We have driven to the top of this mountain
in a boatlength Chrysler Newport, a blue
rose tablecloth covering the good front seat.
I have buttoned my mother's coat at the collar
because her hands won't do right in this cold,
and walked her across the park's brittle lawn
toward the really steep falls I have promised her.
Today, she must keep both eyes on her feet,
for they balk like two bad pets in tow,
one pulling, the other refusing to come,
interrupting her story of her best
friend Jean, lost in the muffled, sudden sleet
of an old world war's first shrapnel.

"I've gone this far, I'm not going back!" she says.

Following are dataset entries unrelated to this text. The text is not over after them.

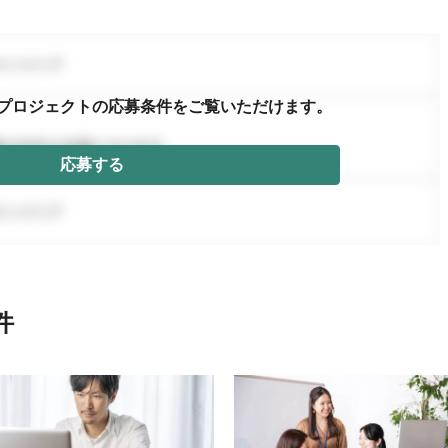
プロジェクトの応募条件を
ご覧いただけます。
応募する
件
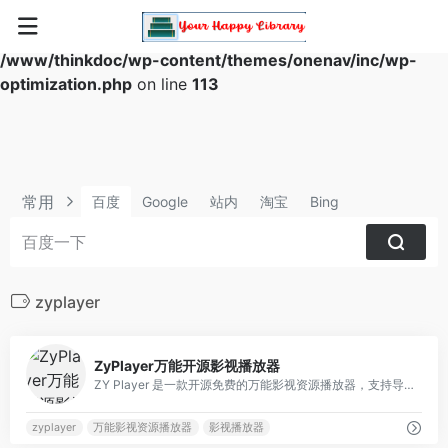
Warning
: Array to string conversion in
/www/thinkdoc/wp-content/themes/onenav/inc/wp-
optimization.php
on line
113
常用
百度
Google
站内
淘宝
Bing
zyplayer
1
ZyPlayer万能开源影视播放器
ZY Player 是一款开源免费的万能影视资源播放器，支持导入各大影视资源站点,支持 IPTV（m3u、genre）及电子节目单，可在线观看电视直播
zyplayer
万能影视资源播放器
影视播放器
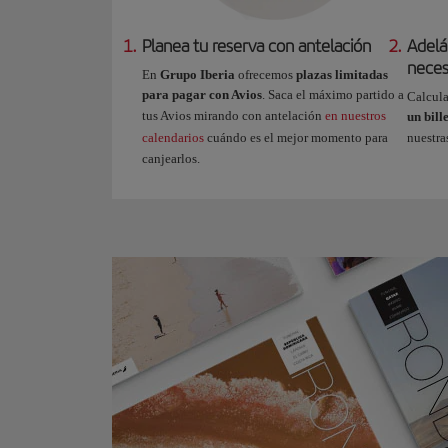
1.
Planea tu reserva con antelación
2.
Adelá
neces
En
Grupo Iberia
ofrecemos
plazas limitadas
para pagar con Avios
. Saca el máximo partido a
Calcula
tus Avios mirando con antelación
en nuestros
un bill
calendarios
cuándo es el mejor momento para
nuestr
canjearlos.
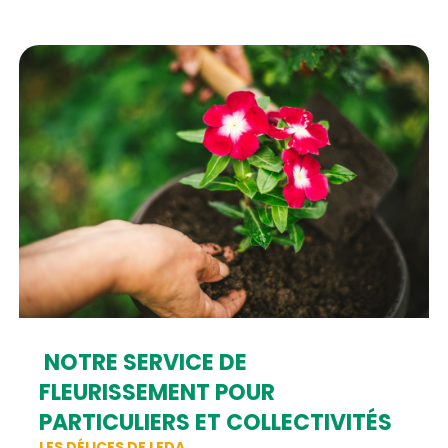
NOTRE SERVICE DE
FLEURISSEMENT POUR
PARTICULIERS ET COLLECTIVITÉS
LES DÉLICES DE LEDA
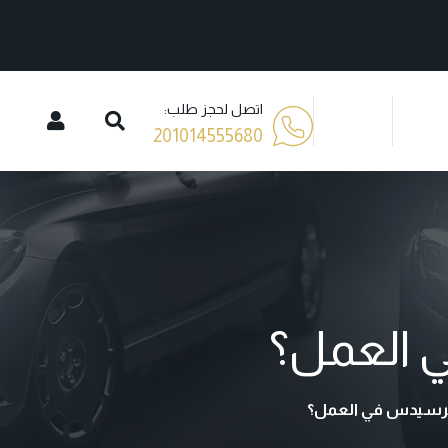
اتصل لحجز طلب:
201014555680
 العمل؟
مرسيدس في العمل؟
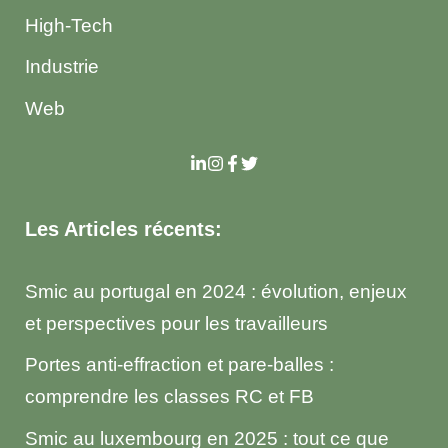
High-Tech
Industrie
Web
Les Articles récents:
Smic au portugal en 2024 : évolution, enjeux
et perspectives pour les travailleurs
Portes anti-effraction et pare-balles :
comprendre les classes RC et FB
Smic au luxembourg en 2025 : tout ce que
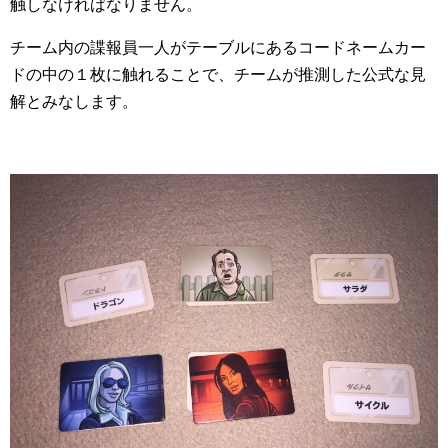
触しなければなりません。
チーム内の諜報員一人がテーブルにあるコードネームカー
ドの中の１枚に触れることで、チームが推測した公式な見
解とみなします。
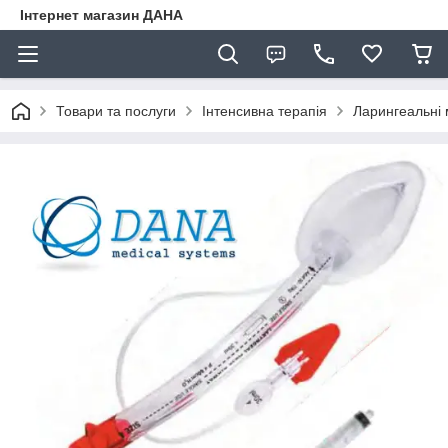
Інтернет магазин ДАНА
Товари та послуги
Інтенсивна терапія
Ларингеальні 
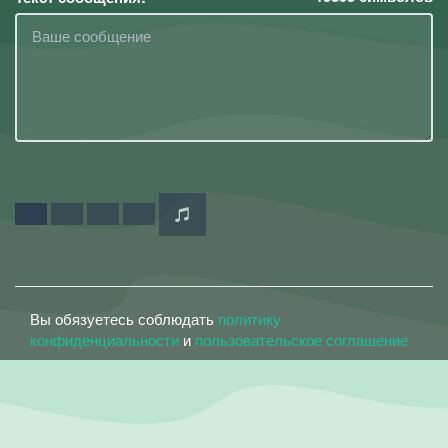
Вы обязуетесь соблюдать
политику
конфиденциальности
и
пользовательское соглашение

Two hundred yards down a path around a bend
where I have gone ahead to count the steps,
my father has come to tell me what facts
I've avoided:  it isn't asthma teased by cold,
but a heart the both of us imagine
grinding slowly down in disrepair
in that uneasy place where he and I
have learned to conserve old feuds, alone.
How many months will I relive the walk back
by the muddy, half-frozen creek to the place
where this tiny woman turns, alone and pleased?
She grins up into the frozen burst
of a single yellow poplar, whose
lovelier name, tulip tree, I have-
reversing the protocol of age and teaching
names-taught her.  A hundred yards behind,
creek, woods, shale inexplicably let go
in a sudden resignation to gravity,
freefalling in beauty, just beyond our range.